I know we are not alone in this. Due to the rise in divorce in the last twenty years, the average American family is quickly becoming the blended family. I will likely be singing this following song directly to the choir.

I would like to say that, decades later, our parents’ divorces are just an unpleasant memory, but I cannot. While the pain certainly subsided long ago, and we are blessed to have step-parents that we love and consider a blessing to our lives, there is one time of year that seems to sound the alarm and summon the ghost of divorces past . . . The Holidays.

Firstly, it can quickly become a scheduling nightmare. There were years, especially when our children were young and everyone wanted to watch their innocent delight at everything sparkly and wrapped with a bow, where it felt like we had to chop our Christmas up into semi-equal sized chunks and then distribute those chunks in a way that would not offend, insult, or slight anyone. But we were never truly able to meet everyone’s expectations at once, and someone was always disappointed when it came time for us to leave.

Secondly, we quickly discovered that it was much more difficult to establish traditions for our own little family while chasing the elusive goal of keeping everybody in this oversized web of extended family happy.

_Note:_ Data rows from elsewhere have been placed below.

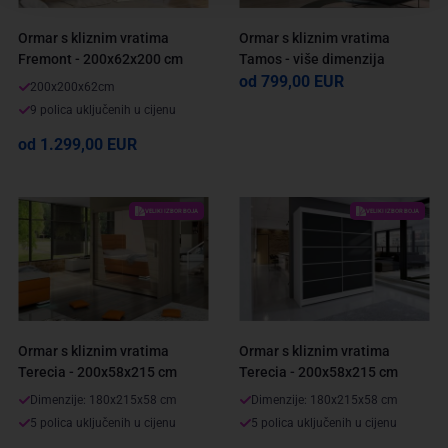
Ormar s kliznim vratima
Ormar s kliznim vratima
Fremont - 200x62x200 cm
Tamos - više dimenzija
od 799,00 EUR
200x200x62cm
9 polica uključenih u cijenu
od 1.299,00 EUR
VELIKI IZBOR BOJA
VELIKI IZBOR BOJA
Ormar s kliznim vratima
Ormar s kliznim vratima
Terecia - 200x58x215 cm
Terecia - 200x58x215 cm
Dimenzije: 180x215x58 cm
Dimenzije: 180x215x58 cm
5 polica uključenih u cijenu
5 polica uključenih u cijenu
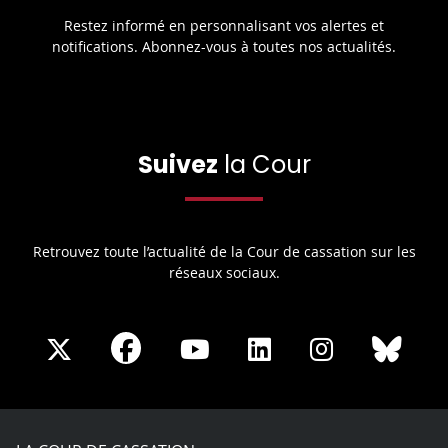
Restez informé en personnalisant vos alertes et
notifications. Abonnez-vous à toutes nos actualités.
Suivez
la Cour
Retrouvez toute l’actualité de la Cour de cassation sur les
réseaux sociaux.
Share
Share
Share
Share
Sha
Share
on
on
on
on
on
on
Facebook
X
Youtube
LinkedIn
Instagram
Blue
play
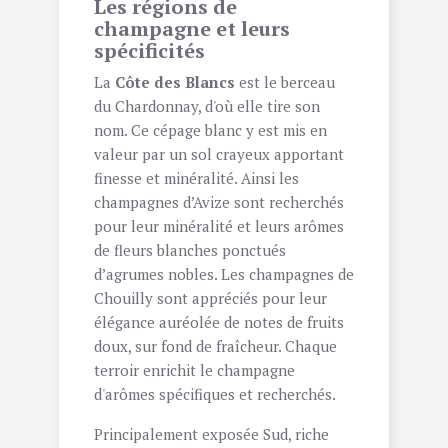
Les régions de
champagne et leurs
spécificités
La
Côte des Blancs
est le berceau
du Chardonnay, d'où elle tire son
nom. Ce cépage blanc y est mis en
valeur par un sol crayeux apportant
finesse et minéralité. Ainsi les
champagnes d’Avize sont recherchés
pour leur minéralité et leurs arômes
de fleurs blanches ponctués
d’agrumes nobles. Les champagnes de
Chouilly sont appréciés pour leur
élégance auréolée de notes de fruits
doux, sur fond de fraîcheur. Chaque
terroir enrichit le champagne
d'arômes spécifiques et recherchés.
Principalement exposée Sud, riche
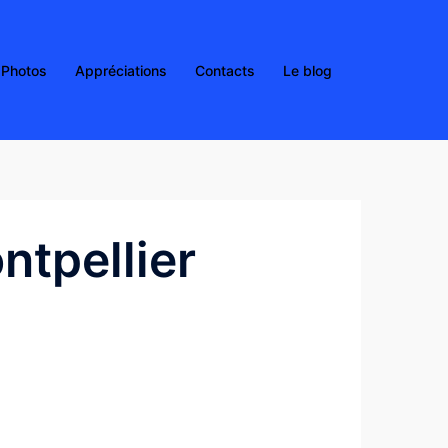
Photos
Appréciations
Contacts
Le blog
ntpellier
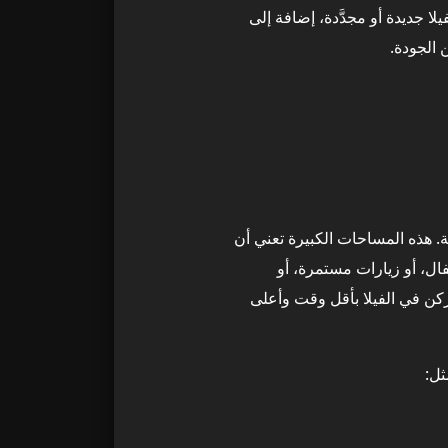
جديدة أو مجدَّدة، إضافة إلى
 الجودة.
. هذه المساحات الكبيرة تعني أن
ال، أو زيارات مستمرة، أو
 في الفيلا بأقل وقت وأعلى
ثل:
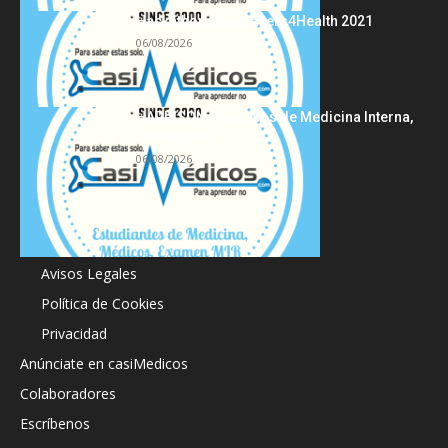
Hackathon Innomakers4Health 2021
06/08/2026
HARRISON Principios de Medicina Interna,
19.ª edición
06/08/2026
Acerca de
Avisos Legales
Política de Cookies
Privacidad
Anúnciate en casiMedicos
Colaboradores
Escríbenos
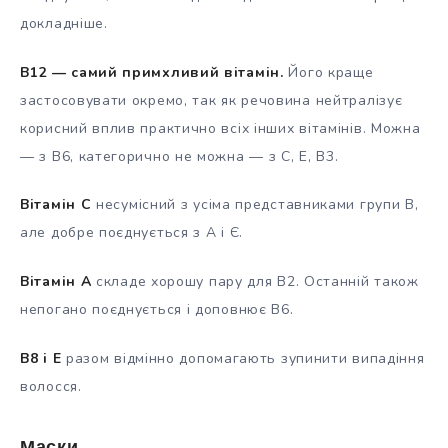
докладніше.
В12 — самий примхливий вітамін.
Його краще
застосовувати окремо, так як речовина нейтралізує
корисний вплив практично всіх інших вітамінів. Можна
— з В6, категорично не можна — з С, Е, В3.
Вітамін С
несумісний з усіма представниками групи В,
але добре поєднується з А і Є.
Вітамін А
складе хорошу пару для В2. Останній також
непогано поєднується і доповнює В6.
В8 і Е
разом відмінно допомагають зупинити випадіння
волосся.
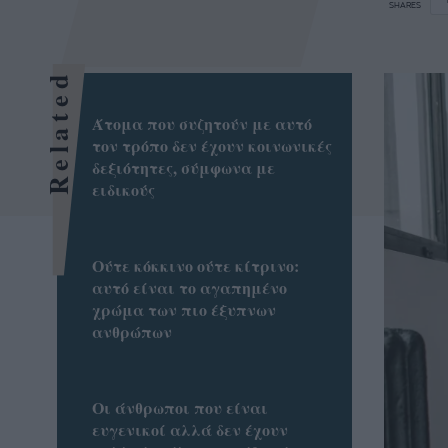
SHARES
Related
Άτομα που συζητούν με αυτό
τον τρόπο δεν έχουν κοινωνικές
δεξιότητες, σύμφωνα με
ειδικούς
Ούτε κόκκινο ούτε κίτρινο:
αυτό είναι το αγαπημένο
χρώμα των πιο έξυπνων
ανθρώπων
Οι άνθρωποι που είναι
ευγενικοί αλλά δεν έχουν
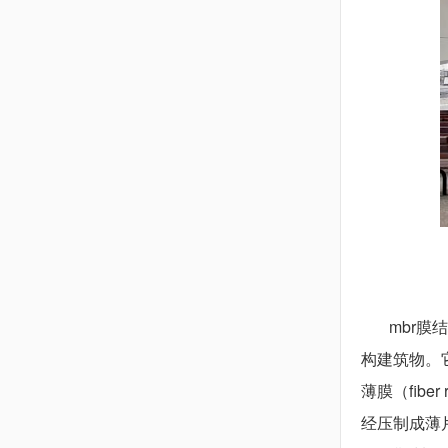
mbr膜结
构建筑物。
薄膜（fiber 
经压制成薄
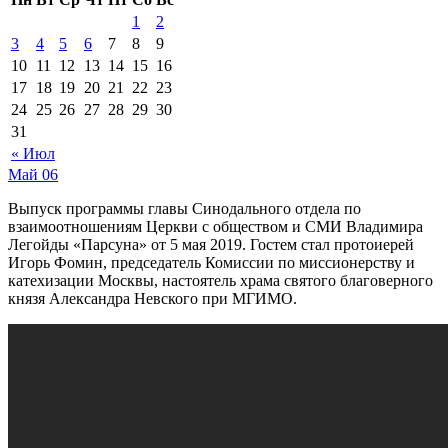
1
2
3
4
5
6
7
8
9
10
11
12
13
14
15
16
17
18
19
20
21
22
23
24
25
26
27
28
29
30
31
« Июл
Май
06
Выпуск программы главы Синодального отдела по
взаимоотношениям Церкви с обществом и СМИ Владимира
Легойды «Парсуна» от 5 мая 2019. Гостем стал протоиерей
Игорь Фомин, председатель Комиссии по миссионерству и
катехизации Москвы, настоятель храма святого благоверного
князя Александра Невского при МГИМО.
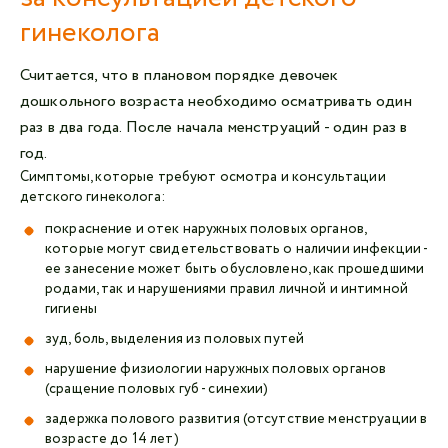
гинеколога
Считается, что в плановом порядке девочек
дошкольного возраста необходимо осматривать один
раз в два года. После начала менструаций - один раз в
год.
Симптомы, которые требуют осмотра и консультации
детского гинеколога:
покраснение и отек наружных половых органов,
которые могут свидетельствовать о наличии инфекции -
ее занесение может быть обусловлено, как прошедшими
родами, так и нарушениями правил личной и интимной
гигиены
зуд, боль, выделения из половых путей
нарушение физиологии наружных половых органов
(сращение половых губ - синехии)
задержка полового развития (отсутствие менструации в
возрасте до 14 лет)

Thirdly, we were exhausted. We found ourselves dreading Christmas Eve, day, and the day after. That was not okay. We realized that as our children grew older, they would begin to sense that stress and tension. We were unknowingly showing our daughters that the holidays were a time of making family appearances and meeting the expectations of others, rather than celebrating the miracle of The Incarnation, and doing so in a way that was meaningful and joyous for our family.

And if someone wanted to join us, they were, and are, welcome.

So, we gave ourselves permission to rethink our holidays; to consider, talk about, pray, and prioritize. We talked to our parents and extended family members, who were for the most part very gracious, and let them know we would be slowing our holiday roll.

There were some aspects that we truly wanted to firmly protect: attending a Christmas Eve service, baking for our friends and neighbors, reading the story of Jesus’ birth and singing Happy Birthday before opening gifts, leaving room to invite someone who is alone or away from family to have a meal with us. We also decided that we would limit our extended family visits to one per day, and spread it out a bit.  In some cases, we just decided to stay put, and open up our home for festivities.

All in all, it dramatically changed our holidays for the better. We realigned our focus — teaching our children the miracle of Jesus’ birth, showing them ways to celebrate Him and share Him with others. And yes, also to wish our loved ones well and be thankful for their presence in our lives. But that can also be done on the other 364 days of the year, and be just as meaningful.

We could breathe again. And for the most part, we have been breathing ever since. As our children have grown into teenagers, we are able to be more flexible. We can keep the spirit of our traditions be but creative in how we express them. And we are making some new ones! Now our focus is to show our children how Jesus did not come to save traditions, He came to save people. And when relationships and loving others are the priority, you are willing to invite others in to share your traditions, and when necessary, alter or submit them.

Our holidays can still reach moments of chaos, but as long as they are just moments, we can live with that. Honestly, there are still times when we daydream about how much simpler and easier it would be if our parents had stayed married, if everyone could be in the room together at the same time without tension and excessive throat clearing, but it’s a romantic notion for another reality. We are all broken, and all loved, and the overarching story of Christmas is, always, GRACE.